By definition, getting pampered shouldn't be painful. But if you're heading to the salon, you don't want your indulgent treatment to come with anything extra, like an infection. Millions of people visit manicurists each year, and every so often they end up with untrained beauty technicians or inadequately cleaned facilities that leave them with more than they bargained for. And according to a study published in the Annals of Occupational Hygiene, a salon that's poorly maintained can also lead to other problems, like respiratory and neurological conditions from breathing in the fumes of polishes, disinfectants and other chemical-laden products.
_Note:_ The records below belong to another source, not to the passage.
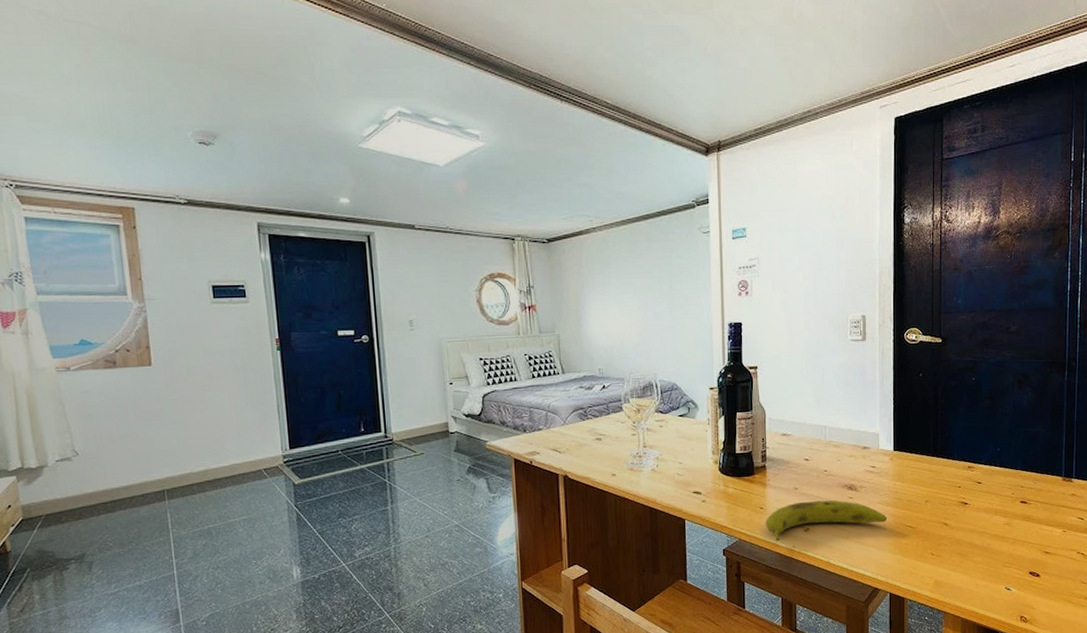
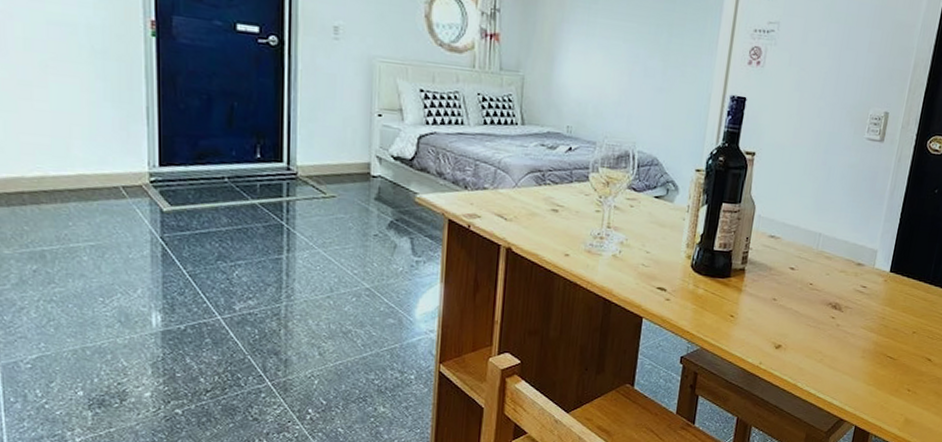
fruit: present [765,500,888,542] -> none [733,315,869,356]

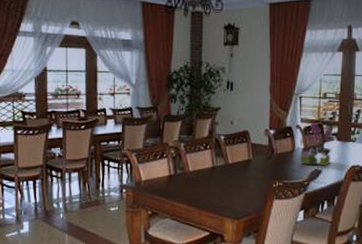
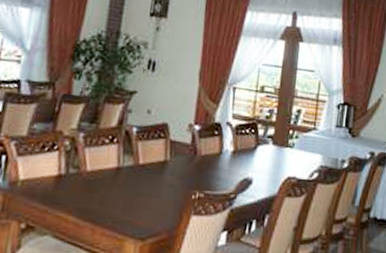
flower arrangement: present [300,122,332,166] -> none [228,119,266,175]

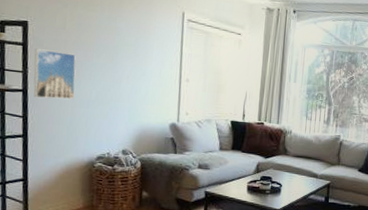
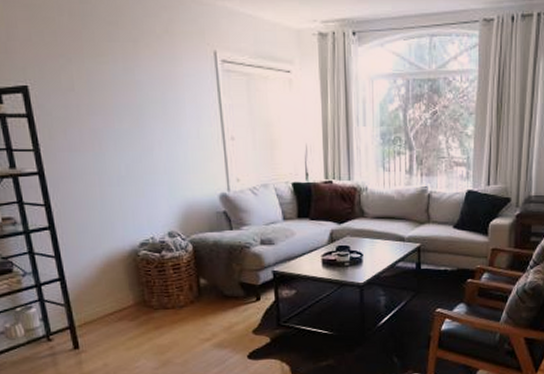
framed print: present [33,48,76,99] -> none [42,119,101,181]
The chances are slim that you'll pick up any problems along with your pedicure. But even if a salon boasts stylish surroundings, sophisticated services and steep prices, that doesn't mean it's free from health hazards. "It's like trusting a chef in a restaurant: everything can look nice—until you end up sick," says Eric Schwartz, chief operating officer of the nail product distributor OPI Inc. Here are some tips to make sure you leave the salon feeling as great as you look:
1. Licensed to File Check the salon's and you technician's certification. Just because a salon is open and everyone seems to be having a good time doesn't make it legitimate. Licensing boards in every state require that salons post inspection reports and that practicing cosmetologists conspicuously display the stylist or manicurist's certification at every workstation. If there's nothing official on the wall, ask why. Before you book that appointment you can also check with your local Better Business Bureau to see whether customers have filed complaints, and look up customer reviews of the salon online on local city guides.
2. The Third Degree Don't be afraid to inquire how your salon cleans its tools. Are they sitting out uncovered? Are hair combs covered in dust? It takes up to 10 minutes for tools to be properly sanitized, not just a quick spritz from a sanitizing spray, according to the Professional Beauty Association. It's up to you to make sure they're doing it right, and "any reputable salon will be more than happy to walk you through the process," says Melody Umbs, PBA Salon Section member and owner of NNI Nail Salon in Milwaukee, Wis. Ask not only whether the salon disinfects each workstation but what chemicals are used in the cleaning process. (Umbs recommends only brand-name sterilizers approved by the EPA.)
3. Stubble? No Trouble Shave after, not before, getting a pedicure. While some bacteria residue can irritate your skin or cause a surface infection, infectious particles getting inside you can be much more dangerous. Recently shaved legs have small cuts or pore openings that can give infectious diseases an entrance to your bloodstream. There's no shame in flaunting some leg whiskers.
4. Rub a Tub Tub When getting a pedicure, make sure the foot bath is cleaned—and cleaned well—between customers. If a nail technician doesn't ask you to wash your hands and feet before your procedure, odds are she didn't ask the person before you either. And that's how the nasty stuff spreads. A few years ago researchers from the California Department of Health and the Centers for Disease Control swabbed 30 foot baths in salons around California after an outbreak of leg scarring. Even though most businesses disinfected equipment properly, the researchers found bacteria that could cause boils and rashes in 29 of them (97 percent!).
5. Take Your Own Tools Most salons have good records of cleanliness, says cosmetology consultant Doug Schoon, but there are some tools that can't be sanitized, like emery boards, cardboard nail buffers and the foam cubes used to spread your toes. Just in case your technician doesn't swap out the old ones after each client (which is required by law), pick up some disposables at the drugstore before your next appointment. Yes, it's what you're already paying for, but peace of mind is priceless. (Also, experts recommend that you don't let the pedicurist use a razor or any tool with a blade on your feet. Their use in salons is prohibited in some states.)